BEGIN

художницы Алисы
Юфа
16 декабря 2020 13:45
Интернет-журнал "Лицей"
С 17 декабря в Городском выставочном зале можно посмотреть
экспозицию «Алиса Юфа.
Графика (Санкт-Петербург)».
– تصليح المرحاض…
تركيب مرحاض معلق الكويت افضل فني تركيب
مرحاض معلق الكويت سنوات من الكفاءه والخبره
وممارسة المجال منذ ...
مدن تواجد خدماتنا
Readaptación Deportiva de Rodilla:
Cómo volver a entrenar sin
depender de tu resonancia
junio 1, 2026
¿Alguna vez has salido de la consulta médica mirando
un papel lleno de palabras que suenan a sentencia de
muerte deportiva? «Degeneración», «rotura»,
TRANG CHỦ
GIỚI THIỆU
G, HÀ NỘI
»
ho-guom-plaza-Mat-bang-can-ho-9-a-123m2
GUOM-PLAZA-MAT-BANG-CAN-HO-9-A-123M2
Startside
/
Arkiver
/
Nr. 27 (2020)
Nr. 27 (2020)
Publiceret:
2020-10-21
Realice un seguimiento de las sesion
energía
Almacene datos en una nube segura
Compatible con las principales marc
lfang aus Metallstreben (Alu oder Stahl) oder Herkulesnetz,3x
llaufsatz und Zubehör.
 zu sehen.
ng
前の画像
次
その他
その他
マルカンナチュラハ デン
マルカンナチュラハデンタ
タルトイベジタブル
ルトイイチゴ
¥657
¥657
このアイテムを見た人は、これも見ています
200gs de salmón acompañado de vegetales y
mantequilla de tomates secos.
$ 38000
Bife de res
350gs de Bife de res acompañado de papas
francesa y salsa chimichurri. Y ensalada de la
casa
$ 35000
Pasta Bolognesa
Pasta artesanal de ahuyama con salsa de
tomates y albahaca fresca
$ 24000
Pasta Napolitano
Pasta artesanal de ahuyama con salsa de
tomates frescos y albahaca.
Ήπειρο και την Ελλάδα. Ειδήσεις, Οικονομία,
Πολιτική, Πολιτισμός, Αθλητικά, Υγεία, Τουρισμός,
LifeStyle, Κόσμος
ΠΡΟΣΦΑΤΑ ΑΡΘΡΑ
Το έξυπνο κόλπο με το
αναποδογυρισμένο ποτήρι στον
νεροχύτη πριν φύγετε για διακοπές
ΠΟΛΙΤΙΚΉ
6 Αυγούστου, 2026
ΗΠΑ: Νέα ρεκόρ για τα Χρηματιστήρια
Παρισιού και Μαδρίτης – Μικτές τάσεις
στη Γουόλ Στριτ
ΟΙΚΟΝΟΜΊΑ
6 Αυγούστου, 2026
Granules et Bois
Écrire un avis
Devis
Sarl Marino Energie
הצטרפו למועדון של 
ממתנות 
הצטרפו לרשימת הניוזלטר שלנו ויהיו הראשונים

END

» Exercise: Copy the data word for word, starting at its first line and stopping after the line that contains "مرحاض معلق الكويت سنوات من الكفاءه والخبره". Include that line.

» Solution to the exercise:
художницы Алисы
Юфа
16 декабря 2020 13:45
Интернет-журнал "Лицей"
С 17 декабря в Городском выставочном зале можно посмотреть
экспозицию «Алиса Юфа.
Графика (Санкт-Петербург)».
– تصليح المرحاض…
تركيب مرحاض معلق الكويت افضل فني تركيب
مرحاض معلق الكويت سنوات من الكفاءه والخبره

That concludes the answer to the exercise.